__Things to do__.
**a.** List each parameter name in the table of the EvalForge models and APIs documentation.
**b.** In the EvalForge models and APIs documentation, turn the paragraph beginning "EvalForge uses LiteLLM as its routing gateway" into a short bulleted list that keeps its main facts.
**c.** Carry on with the EvalForge models and APIs documentation, starting right after its final sentence.

**** Extracted text ****

EvalForge Docs
Back to main site →

Models & APIs

Configure external providers and local models via the LiteLLM gateway.


Unified Model Layer

EvalForge uses LiteLLM as its routing gateway. This means you have a single, unified interface to connect to over 100+ LLM providers including OpenAI, Anthropic, Mistral, Google Gemini, and local open-source models (via Ollama or vLLM).

Model Configurations

A Model Configuration stores the parameters needed to execute a prompt against an LLM. You configure these once and reuse them across various experiments.

ParameterDescriptionExample
providerThe LiteLLM provider mappingopenai, mistral
model_nameThe specific model identifiergpt-4o-mini, claude-3-opus
temperatureSampling temperature (0.0 to 2.0)0.7
base_urlCustom API endpoint (for local/proxy)http://localhost:11434

API Keys & Security

By default, API keys are managed at the environment level in your backend .env file (e.g., OPENAI_API_KEY). This ensures sensitive credentials never leak to the browser frontend or database.

Important Note on LiteLLM Configuration

The provider and model_name fields map directly to LiteLLM standard identifiers. For example, to use Mistral, configure provider: mistral and model_name: mistral-small-latest.

**** Given information ****

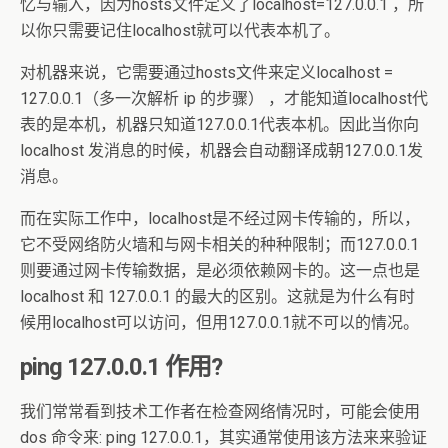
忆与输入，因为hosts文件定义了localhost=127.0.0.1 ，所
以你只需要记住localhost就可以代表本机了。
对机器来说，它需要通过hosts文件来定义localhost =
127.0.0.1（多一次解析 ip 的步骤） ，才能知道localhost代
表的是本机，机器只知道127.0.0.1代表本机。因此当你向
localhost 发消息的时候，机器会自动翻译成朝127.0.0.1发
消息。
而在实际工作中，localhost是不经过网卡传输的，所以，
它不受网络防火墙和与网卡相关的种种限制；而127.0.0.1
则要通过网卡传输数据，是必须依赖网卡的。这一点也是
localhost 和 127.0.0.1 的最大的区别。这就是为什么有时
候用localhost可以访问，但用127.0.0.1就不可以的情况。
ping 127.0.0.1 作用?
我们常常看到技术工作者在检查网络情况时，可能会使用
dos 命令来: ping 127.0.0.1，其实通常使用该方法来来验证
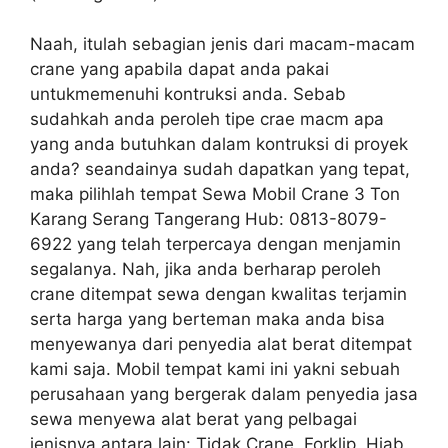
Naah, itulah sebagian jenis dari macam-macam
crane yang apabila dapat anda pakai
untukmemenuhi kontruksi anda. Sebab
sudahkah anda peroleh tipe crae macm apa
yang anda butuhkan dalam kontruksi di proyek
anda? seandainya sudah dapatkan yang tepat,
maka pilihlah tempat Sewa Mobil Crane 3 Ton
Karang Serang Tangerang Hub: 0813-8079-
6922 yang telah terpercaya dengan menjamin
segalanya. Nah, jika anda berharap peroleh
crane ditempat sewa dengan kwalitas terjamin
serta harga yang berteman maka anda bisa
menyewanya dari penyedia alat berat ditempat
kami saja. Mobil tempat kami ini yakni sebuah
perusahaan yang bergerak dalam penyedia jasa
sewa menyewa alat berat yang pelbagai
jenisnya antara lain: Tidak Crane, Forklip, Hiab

****
**** Given information ****

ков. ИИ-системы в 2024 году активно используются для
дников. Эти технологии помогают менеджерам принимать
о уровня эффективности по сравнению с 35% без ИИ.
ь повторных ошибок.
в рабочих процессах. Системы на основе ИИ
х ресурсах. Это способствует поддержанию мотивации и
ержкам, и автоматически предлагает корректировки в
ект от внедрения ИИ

****
**** Given information ****

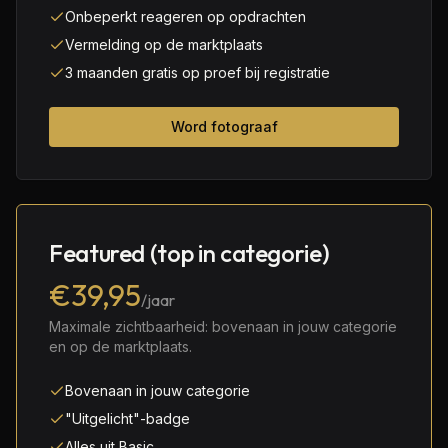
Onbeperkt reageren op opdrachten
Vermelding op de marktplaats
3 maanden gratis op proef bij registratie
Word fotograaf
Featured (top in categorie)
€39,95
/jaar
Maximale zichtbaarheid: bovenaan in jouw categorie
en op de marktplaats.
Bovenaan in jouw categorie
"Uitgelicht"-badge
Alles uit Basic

****

__Response list__.
**a.** provider, model_name, temperature, base_url

**b.**
- EvalForge routes model calls through LiteLLM as its gateway.
- This gives a single, unified interface to more than 100 LLM providers.
- Supported providers include OpenAI, Anthropic, Mistral, and Google Gemini.
- Local open-source models can be connected via Ollama or vLLM.

**c.**
LiteLLM Proxy: If you use the litellm provider with a base_url, EvalForge automatically configures proxy mode and sends LITELLM_MASTER_KEY as the authorization header.

Testing Connections

You can test a model configuration before running an experiment. EvalForge provides a dedicated endpoint that verifies connectivity, bypassing fallback logic to ensure the specific configuration is reachable.

POST /api/v1/models/{id}/test

{
  "status": "success",
  "message": "Successfully connected to mistral/mistral-small-latest",
  "latency_ms": 333.67
}

Cost & Latency Tracking

EvalForge automatically intercepts responses from LiteLLM to track exact input and output token usage. It estimates costs based on the specific model's pricing tier and records the time-to-first-token (TTFT) and total response latency.